CRAIG BRITTON: I think that's a lot of baloney.
ZDECHLIK: Britton was forced to buy MCHA coverage because of a pancreatitis diagnosis. He paid more than $18,000 a year in premiums.
BRITTON: That is catastrophic cost.
ZDECHLIK: That's the problem with high-risk pools, says Minnesota health department economist Stefan Gildemeister.
STEFAN GILDEMEISTER: It's not cheap coverage to the individual, and it's not cheap coverage to the system.

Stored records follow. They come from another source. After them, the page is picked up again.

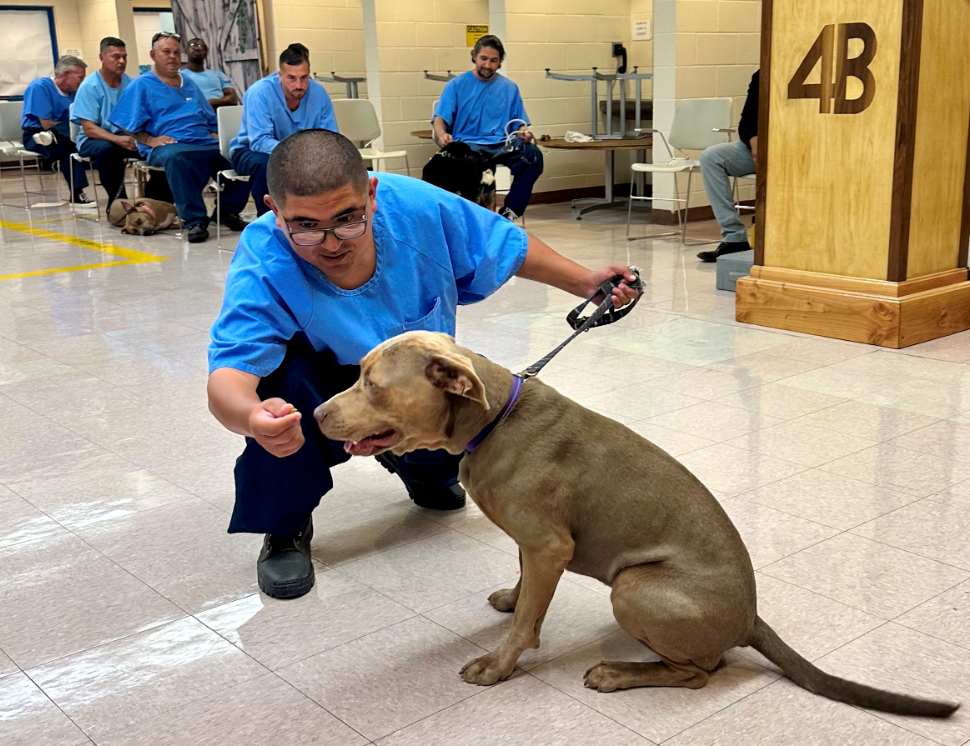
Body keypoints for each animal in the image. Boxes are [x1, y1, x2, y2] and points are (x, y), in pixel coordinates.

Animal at [316, 330, 952, 716]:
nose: (316, 412)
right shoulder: (533, 544)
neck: (493, 420)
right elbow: (523, 590)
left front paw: (498, 665)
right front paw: (511, 599)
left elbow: (525, 626)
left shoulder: (549, 545)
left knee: (700, 672)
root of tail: (750, 618)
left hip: (635, 587)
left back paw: (617, 673)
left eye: (371, 384)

ZDECHLIK: MCHA premiums cost policyholders 25 percent more than conventional coverage.
GILDEMEISTER: So there were people out there without - who had a chronic disease or had a pre-existing condition who couldn't get a policy.
ZDECHLIK: And he says, for the insurer, even the higher premiums fell far short of covering the full cost to care for the roughly 25,000 people on MCHA. The program needed more than $173 million in subsidies in its final year of normal operation. The money came from fees on commercial insurance plans, essentially shifting the cost to people who get insurance through work.
University of Minnesota health policy Professor Lynn Blewett says there is a better alternative than a return to high-risk pools. It's called reinsurance, and it provides health plans with extra money if they get nailed with higher-than-expected costs. The big question, Blewett says, is whether lawmakers will balk at the cost of keeping premiums down for consumers, whatever the approach.
LYNN BLEWETT: That's the kind of rub, is where that funding is going to come from. And is the federal government or the state government willing to put up the funding needed to make some of these fixes?
ZDECHLIK: A national plan offered by Republican Speaker of the House Paul Ryan would fund high-risk pools with $25 billion over 10 years. The nonpartisan Commonwealth Fund estimates it would cost much more than that, almost $180 billion a year. Researchers at the consulting firm McKinsey & Company say reinsurance would likely cost about a third what the high-risk pool option would.
For NPR News, I'm Mark Zdechlik in St. Paul.